La Première Guerre mondiale en BD : albums disponibles présentant un thème particulier

Nous publions ci-dessous, en tant que tribune libre, le travail d’Alexandre.


Deux outils sortis en 2008 « 14-18 dans la bande dessinée » de Luc Révillon et Bruno Denéchère (à La Bulle au carré) et « La Grande Guerre dans la bande dessinée de 1914 à aujourd’hui » de Vincent Marie (chez Cinq continents éditions) ne manquent pas d’intérêt. Toutefois ils évoquent nombre d’albums ou de périodiques de plus en plus difficiles à se procurer. Par ailleurs ils oublient forcément tout ce qui est paru entre 2008 et 2015 (« La Grande Guerre dans la BD » toujours de Luc Révillon est une version plus complète de « La Grande Guerre dans la bande dessinée de 1914 à aujourd’hui », elle cite des albums sortis jusque dans la première partie de 2014).

revillonUn reproche que nous pouvons nous autoriser à faire à Luc Réveillon (car nous pouvons répondre à ce qui suit) est qu’il n’est pas assez compétent pour identifier les dessinateurs des histoires en images de l’époque 1915-1918 (les journaux pour enfants à une exception près disparaissent entre fin août et décembre 1914). Il en montre toutefois de très significatives autour du conflit.« La Guerre dans la BD » de Mike Conroy ne s’intéresse, quelque soit l’époque, qu’à la production anglophone. Pour la Première Guerre mondiale, elle présente la série des aventures de « La Grande Guerre de Charlie«  de Joe Colquhoun, « La mort blanche » de Charlie Adlard et survole la production de Tardi ainsi que quelques rares BD des années 1960 et 1970 toutes publiées en anglais dans des magazines et dont nous n’aurons jamais la traduction en français.

Déclaration liminaire

On n’évoquera ici que les albums de BD les plus intéressants, et uniquement les fictionnels (à l’exception près de deux documentaires) par rapport à une thématique.  Nous choisissons deux périodes de première parution en 1914-1919 et 2003-2014 ; ces dernières dates sont arrêtées pour une disponibilité à l’état neuf encore longue. Nous faisons le choix ici de n’évoquer que les titres qui montrent l’univers continental de l’Europe occidentale. Ce qui nous intéressera dans ces fictions, c’est ce qui peut se passer d’original dans les zones de combat ou dans l’arrière, occupée ou non, de la France, de la Belgique et du Luxembourg. Nous renvoyons pour la province allemande d’Alsace-Lorraine au volume 4 de l’intégrale de « Victor Sackville » au Lombard, à « Finnele » d’Anne Teuf où l’action couvre toute la guerre et est située dans la petite partie de l’Alsace tenue par les Français (autour du village vosgien de Masevaux en l’occurrence), « L’Alsace à tout prix » de Frédéric Garcia et Jean Paillot (avec une bonne partie de l’action à Münster) et enfin « L’Alsace dans le Reich 1871-1918 » de Marie-Thérèse Fischer et Didier Pageot (un documentaire).

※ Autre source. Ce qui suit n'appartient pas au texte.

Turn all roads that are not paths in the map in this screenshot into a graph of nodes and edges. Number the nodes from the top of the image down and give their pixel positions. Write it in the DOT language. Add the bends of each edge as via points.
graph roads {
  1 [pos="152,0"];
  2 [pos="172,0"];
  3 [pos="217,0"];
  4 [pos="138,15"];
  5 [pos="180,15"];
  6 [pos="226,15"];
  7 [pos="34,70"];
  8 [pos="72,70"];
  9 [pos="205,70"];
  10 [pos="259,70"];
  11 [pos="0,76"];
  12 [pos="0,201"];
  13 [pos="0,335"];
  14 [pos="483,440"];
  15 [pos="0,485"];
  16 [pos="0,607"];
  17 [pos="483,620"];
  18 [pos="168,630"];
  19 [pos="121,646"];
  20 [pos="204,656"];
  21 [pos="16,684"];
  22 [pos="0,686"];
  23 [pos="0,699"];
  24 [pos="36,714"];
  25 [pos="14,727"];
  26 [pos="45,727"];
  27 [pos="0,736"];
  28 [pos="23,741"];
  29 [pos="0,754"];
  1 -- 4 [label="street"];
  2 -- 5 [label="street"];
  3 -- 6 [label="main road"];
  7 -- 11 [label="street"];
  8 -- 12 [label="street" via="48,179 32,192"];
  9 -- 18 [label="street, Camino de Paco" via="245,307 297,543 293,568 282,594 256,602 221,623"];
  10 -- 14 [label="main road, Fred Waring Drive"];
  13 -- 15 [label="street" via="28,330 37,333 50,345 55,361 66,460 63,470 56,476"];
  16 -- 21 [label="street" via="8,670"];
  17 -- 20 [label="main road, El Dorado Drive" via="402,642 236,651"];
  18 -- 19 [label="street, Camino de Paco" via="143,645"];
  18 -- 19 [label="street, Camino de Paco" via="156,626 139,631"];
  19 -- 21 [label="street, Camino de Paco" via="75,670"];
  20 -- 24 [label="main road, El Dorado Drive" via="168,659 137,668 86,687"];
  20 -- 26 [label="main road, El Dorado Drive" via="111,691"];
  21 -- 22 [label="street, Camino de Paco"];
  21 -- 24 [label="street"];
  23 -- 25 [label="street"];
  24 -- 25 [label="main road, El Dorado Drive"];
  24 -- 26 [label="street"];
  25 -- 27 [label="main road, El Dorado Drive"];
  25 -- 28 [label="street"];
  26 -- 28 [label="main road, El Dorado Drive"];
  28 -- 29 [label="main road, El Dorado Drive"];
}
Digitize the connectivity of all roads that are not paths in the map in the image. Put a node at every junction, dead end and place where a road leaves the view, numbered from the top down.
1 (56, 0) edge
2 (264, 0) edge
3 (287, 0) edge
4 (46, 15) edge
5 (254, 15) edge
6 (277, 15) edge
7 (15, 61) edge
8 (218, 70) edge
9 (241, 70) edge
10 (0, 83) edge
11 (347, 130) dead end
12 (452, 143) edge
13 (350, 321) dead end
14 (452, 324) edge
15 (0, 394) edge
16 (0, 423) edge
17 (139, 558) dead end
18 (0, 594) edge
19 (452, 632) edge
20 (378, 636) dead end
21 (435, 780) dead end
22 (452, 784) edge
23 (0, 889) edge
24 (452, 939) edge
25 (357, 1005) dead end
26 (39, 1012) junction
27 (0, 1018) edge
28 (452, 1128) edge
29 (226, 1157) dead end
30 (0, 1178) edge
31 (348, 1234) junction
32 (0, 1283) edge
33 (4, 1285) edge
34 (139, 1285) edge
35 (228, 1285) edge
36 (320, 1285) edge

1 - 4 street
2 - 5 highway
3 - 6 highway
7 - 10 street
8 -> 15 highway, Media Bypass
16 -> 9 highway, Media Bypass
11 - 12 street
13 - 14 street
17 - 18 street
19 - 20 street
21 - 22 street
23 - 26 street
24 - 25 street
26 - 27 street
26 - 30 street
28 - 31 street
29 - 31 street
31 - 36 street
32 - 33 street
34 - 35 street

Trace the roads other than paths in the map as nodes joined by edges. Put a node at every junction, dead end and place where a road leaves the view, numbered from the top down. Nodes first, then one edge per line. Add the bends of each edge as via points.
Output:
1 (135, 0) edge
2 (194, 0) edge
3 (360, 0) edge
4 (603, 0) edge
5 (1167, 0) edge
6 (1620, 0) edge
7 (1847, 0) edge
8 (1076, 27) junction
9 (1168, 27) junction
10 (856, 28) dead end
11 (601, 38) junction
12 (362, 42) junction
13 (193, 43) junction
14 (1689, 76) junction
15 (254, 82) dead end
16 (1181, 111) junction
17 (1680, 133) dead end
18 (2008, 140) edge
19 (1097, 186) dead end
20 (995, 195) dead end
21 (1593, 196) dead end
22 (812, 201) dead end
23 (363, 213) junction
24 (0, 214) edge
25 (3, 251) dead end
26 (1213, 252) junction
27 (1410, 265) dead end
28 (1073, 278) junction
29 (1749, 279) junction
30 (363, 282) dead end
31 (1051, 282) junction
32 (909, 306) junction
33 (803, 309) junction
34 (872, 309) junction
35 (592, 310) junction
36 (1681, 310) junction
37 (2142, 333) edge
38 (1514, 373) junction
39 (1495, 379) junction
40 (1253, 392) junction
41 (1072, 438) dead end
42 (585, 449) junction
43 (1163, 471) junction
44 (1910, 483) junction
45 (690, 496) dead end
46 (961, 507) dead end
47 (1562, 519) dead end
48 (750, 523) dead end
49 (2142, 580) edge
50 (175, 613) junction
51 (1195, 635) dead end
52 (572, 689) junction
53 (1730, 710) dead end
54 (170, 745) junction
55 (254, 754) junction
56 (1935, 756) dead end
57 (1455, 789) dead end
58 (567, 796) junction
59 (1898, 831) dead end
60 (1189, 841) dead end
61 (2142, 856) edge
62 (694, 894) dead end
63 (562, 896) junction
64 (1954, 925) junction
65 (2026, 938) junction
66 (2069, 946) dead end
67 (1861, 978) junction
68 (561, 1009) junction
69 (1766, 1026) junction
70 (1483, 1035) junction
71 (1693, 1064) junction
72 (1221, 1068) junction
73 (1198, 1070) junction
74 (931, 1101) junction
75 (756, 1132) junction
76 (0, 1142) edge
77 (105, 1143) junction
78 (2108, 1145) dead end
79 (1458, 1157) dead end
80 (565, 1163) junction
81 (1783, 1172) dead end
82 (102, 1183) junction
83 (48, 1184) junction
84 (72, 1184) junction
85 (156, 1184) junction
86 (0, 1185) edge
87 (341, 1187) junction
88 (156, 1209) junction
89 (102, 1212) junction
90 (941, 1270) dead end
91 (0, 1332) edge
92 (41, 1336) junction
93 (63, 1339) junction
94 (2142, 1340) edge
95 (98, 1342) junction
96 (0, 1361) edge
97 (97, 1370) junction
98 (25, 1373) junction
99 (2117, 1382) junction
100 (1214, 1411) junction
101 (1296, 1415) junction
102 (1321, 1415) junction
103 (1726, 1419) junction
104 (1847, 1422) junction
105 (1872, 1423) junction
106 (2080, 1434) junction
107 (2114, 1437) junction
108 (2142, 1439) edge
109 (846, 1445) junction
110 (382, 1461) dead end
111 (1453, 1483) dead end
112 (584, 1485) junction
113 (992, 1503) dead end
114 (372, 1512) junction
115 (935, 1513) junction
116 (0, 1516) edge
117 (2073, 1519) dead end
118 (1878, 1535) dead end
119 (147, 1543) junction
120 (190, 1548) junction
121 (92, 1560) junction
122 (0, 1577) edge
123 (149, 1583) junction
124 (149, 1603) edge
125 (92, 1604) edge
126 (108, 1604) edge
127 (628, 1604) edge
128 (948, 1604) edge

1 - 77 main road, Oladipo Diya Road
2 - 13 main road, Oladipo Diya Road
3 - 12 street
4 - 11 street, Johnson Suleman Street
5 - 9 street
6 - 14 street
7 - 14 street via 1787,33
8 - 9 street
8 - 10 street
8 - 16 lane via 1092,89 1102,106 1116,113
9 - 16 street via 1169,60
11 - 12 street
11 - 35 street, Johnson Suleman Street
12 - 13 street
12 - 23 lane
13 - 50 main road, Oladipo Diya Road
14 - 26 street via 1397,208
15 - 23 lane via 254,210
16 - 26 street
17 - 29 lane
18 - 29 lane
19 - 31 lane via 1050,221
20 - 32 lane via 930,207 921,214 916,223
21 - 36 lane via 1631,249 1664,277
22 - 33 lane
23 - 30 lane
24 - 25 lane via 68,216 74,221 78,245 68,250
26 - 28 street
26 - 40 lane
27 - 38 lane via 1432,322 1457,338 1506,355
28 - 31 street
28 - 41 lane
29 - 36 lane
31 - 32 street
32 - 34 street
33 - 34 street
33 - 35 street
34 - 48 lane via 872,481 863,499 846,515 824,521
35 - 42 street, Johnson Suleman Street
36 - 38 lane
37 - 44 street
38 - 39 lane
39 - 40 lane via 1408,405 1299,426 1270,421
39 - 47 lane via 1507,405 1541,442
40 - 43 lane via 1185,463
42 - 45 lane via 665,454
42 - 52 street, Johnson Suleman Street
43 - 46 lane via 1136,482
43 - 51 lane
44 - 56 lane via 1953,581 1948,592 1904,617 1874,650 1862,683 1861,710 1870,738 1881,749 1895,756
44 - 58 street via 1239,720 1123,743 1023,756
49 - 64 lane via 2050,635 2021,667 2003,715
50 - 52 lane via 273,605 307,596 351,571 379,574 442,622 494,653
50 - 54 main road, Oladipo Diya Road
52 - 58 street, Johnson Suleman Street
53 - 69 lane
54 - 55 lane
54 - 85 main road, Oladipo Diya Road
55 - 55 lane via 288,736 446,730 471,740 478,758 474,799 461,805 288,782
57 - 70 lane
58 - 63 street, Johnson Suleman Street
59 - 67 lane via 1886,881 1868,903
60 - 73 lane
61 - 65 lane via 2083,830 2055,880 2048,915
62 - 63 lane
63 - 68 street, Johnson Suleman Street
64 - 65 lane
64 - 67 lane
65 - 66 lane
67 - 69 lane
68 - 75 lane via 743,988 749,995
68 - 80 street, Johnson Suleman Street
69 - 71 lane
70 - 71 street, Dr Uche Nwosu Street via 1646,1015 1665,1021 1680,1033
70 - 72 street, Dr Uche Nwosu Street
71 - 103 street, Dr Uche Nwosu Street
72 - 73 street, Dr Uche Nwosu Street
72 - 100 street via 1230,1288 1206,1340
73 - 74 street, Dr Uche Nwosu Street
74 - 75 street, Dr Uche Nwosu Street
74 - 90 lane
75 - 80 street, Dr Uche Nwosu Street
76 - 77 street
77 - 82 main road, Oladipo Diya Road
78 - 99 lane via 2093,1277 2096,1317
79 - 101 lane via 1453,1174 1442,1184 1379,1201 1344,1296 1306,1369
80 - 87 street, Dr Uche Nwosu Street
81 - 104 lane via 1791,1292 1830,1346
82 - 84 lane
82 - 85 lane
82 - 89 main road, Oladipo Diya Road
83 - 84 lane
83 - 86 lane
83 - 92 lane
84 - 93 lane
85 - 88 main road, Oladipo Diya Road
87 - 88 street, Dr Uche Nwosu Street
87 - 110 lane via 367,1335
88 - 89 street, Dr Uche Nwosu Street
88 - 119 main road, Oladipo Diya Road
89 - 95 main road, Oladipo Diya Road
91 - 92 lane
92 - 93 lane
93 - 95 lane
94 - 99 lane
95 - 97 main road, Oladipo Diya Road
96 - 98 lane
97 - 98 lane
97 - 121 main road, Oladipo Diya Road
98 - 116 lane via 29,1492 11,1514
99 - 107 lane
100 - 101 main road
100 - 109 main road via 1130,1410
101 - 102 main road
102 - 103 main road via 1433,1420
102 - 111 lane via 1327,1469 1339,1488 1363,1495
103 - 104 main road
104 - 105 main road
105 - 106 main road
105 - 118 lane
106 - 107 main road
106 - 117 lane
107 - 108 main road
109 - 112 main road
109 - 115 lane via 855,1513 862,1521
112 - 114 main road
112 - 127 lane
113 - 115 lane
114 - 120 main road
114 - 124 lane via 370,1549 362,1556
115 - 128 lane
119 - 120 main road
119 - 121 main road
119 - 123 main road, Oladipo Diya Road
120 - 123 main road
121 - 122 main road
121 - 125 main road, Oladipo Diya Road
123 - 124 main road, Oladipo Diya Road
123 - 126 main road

Last not least, nous faisons le choix de ne pas exposer l’intérêt d’un ou plusieurs albums de Tardi. Ceci pour trois raisons. Premièrement, d’autres l’ont fait (« Enseigner la souffrance et la mort avec C’était la guerre des tranchées de Jacques Tardi » de Vincent Marie en 2009 au CRDP de Poitiers), or notre objectif principal ici est de faire découvrir à notre lecteur des titres qu’il ne découvrira pas tout seul chez son libraire. Par ailleurs, la vision de la Grande Guerre de l’auteur Tardi est toute personnelle. Chez lui, les soldats allemands sont des compagnons d’infortune pour le combattant français ; les ennemis des poilus ce sont leurs officiers et les gendarmes.
« La Grande Guerre de Charlie » de Joe Colquhoun tient d’ailleurs le même discours que Tardi sur ce point mais au sujet du Tommy.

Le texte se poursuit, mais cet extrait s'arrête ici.